In-Depth Post #5

My Progress

Since the previous blog post, I have been practicing most of the same activities, including reading comprehensions, conversations with my mentor, grammar practice, and writing in my journal, so to avoid repetition, I will only be covering the new concepts learned during this period. During this interval, I also had fewer mentor meetings due to packing for my TALONS Adventure Trip and soccer finals.

While reading a poem in my reading comprehension book, I came across a common technique used in Punjabi while speaking in an informal environment. The technique consists of saying two rhyming words, with the first words having a meaning and the latter being meaningless. For example, ਪਾਣੀ ਧਾਣੀ, with ਪਾਣੀ meaning water and ਧਾਣੀ being meaningless. This technique adds flavour and variety to conversations in an informal setting; however, this is not used in formal settings or while writing (except when writing dialogue). I was interested in this technique as I wanted to use it in my story to make my characters more realistic when they are speaking. My mentor explained what the technique is and its uses. Then to become comfortable with this new concept, I practiced using it in conversations with my mentor and around the house while talking with my family. I also used this technique in my most recent journal entry.



The cow’s colour is white.

It has four legs, two ears, and one tail.

It eats grass and drinks water (ਪਾਣੀ means water, ਧਾਣੀ is meaningless).

It gives milk.

Milk is very beneficial for health.

Learning this new technique will significantly benefit my story as it will make it more creative and engaging because my characters will seem more realistic. By practicing this technique through conversation and in my journal, I will develop a deep enough understanding to use it in my story. My next steps are to begin working on my final story as In-Depth Night is on May 31st, which gives me one month to write, refine and record my story. I will likely be presenting my story in video format on stage.

What kinds of learning opportunities does the mentor provide to expose you to new learning?

My mentor provides me with resources, including workbooks, storybooks, and dictionaries, exposing me to new Punjabi words and concepts. Another learning opportunity my mentor provides is participating in mock conversations to help improve my speaking and pronunciation. My mentor can guide me by having these conversations and correcting my pronunciation or teaching me common idioms used while speaking with others in an informal setting.

What kinds of learning opportunities exist to reinforce new learning?

Some learning opportunities that I used to reinforce my learning are writing in a journal and trying to speak Punjabi more around my house. These strategies allow me to practice writing and speaking Punjabi outside of mentor meetings and increase my proficiency in these areas. Writing in a journal allows me to reinforce my printing, spelling, and sentence structure. Speaking Punjabi around my house allows me to build confidence and fluency and learn the differences in speaking and writing in Punjabi.

What kinds of opportunities exist that might accelerate learning?

To accelerate my learning, I practice Punjabi outside of my mentor meetings to ensure I become proficient at the concept I am learning, so I can learn something new during the next meeting. Using this strategy makes my mentor meetings more valuable as I can use my mentor’s guidance to ensure I grasp the new concepts and answer any questions I have instead of spending my meetings practicing topics I already know. Since practicing a language involves repetition and using it during daily life, I do not need to spend time with my mentor doing repetitive exercises as I can do them in my own time.

When you get together what do you talk about?

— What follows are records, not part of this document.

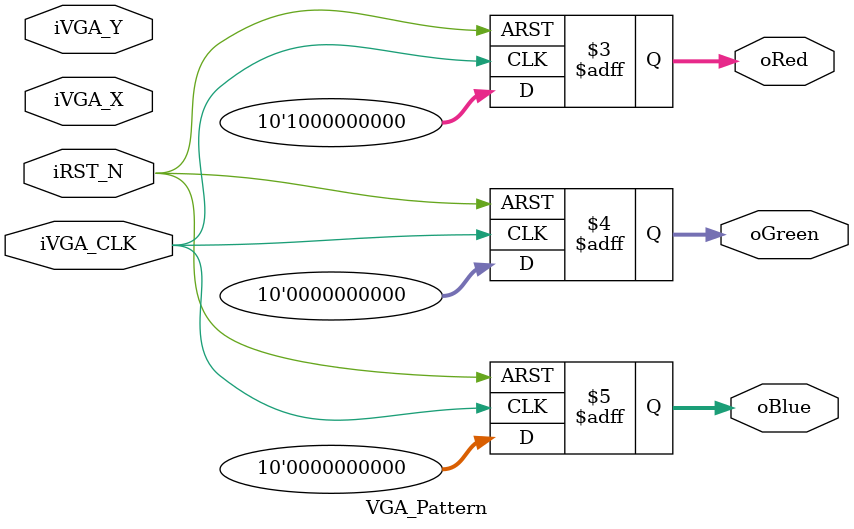
<source format=v>
module	VGA_Pattern	(	//	Read Out Side
						oRed,
						oGreen,
						oBlue,
						iVGA_X,
						iVGA_Y,
						iVGA_CLK,
						//	Control Signals
						iRST_N	);
//	Read Out Side
output	reg	[9:0]	oRed;
output	reg	[9:0]	oGreen;
output	reg	[9:0]	oBlue;
input	[9:0]		iVGA_X;
input	[9:0]		iVGA_Y;
input				iVGA_CLK;
//	Control Signals
input				iRST_N;

always@(posedge iVGA_CLK or negedge iRST_N)
begin
	if(!iRST_N)
	begin
		oRed	<=	0;
		oGreen	<=	0;
		oBlue	<=	0;
	end
	else
	begin
		oRed	   <=	 512	;
		oGreen	<=	 0    ;
		oBlue	   <=	 0;
	end
end

endmodule
</source>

During my mentor meeting, my mentor and I begin by looking at my most recent journal entry. I read out my entry which is usually a short poem that incorporates a concept I learned from our last meeting, and my mentor provides feedback, including correcting any spelling errors and checking the use of the new concept I learned. Then I practice my reading and speaking by reading aloud a short story and then answering questions about the story to check my comprehension. Each story also includes a new writing or speaking element, which I learn with my mentor and try to include in my next journal entry. Finally, I either practice conversations with my mentor or learn about grammar.

What is going particularly well in your mentoring relationship right now?

Something that is going exceptionally well in our relationship is that I know I am in a comfortable and safe environment when working with my mentor, where I can make mistakes and ask questions. Since my mentor is my mother, I already felt comfortable around her, which allowed me to try speaking without the fear of embarrassing myself openly. This relationship allowed me to build confidence in my speaking ability and learn at an efficient rate because there was one fewer obstacle to overcome. Another aspect that is going particularly well in my mentoring relationship is keeping our meeting formal and free of distractions despite having my mother as my mentor. Keeping meetings formal also allows me to learn at an efficient pace.

What are you learning about one another?

I have learned about my mentor that she is very supportive and patient. For example, if I have trouble learning a new topic or keep making the same mistake, my mentor will calmly correct me regardless of how often I repeatedly mispronounce or misspell a word. My mentor will also guide me and provide me with strategies to grasp concepts that I struggle to understand. For example, if I am struggling with differentiating the sounds of two vowels in Punjabi, then my mentor will provide me with exercises I can do to improve and avoid making this error.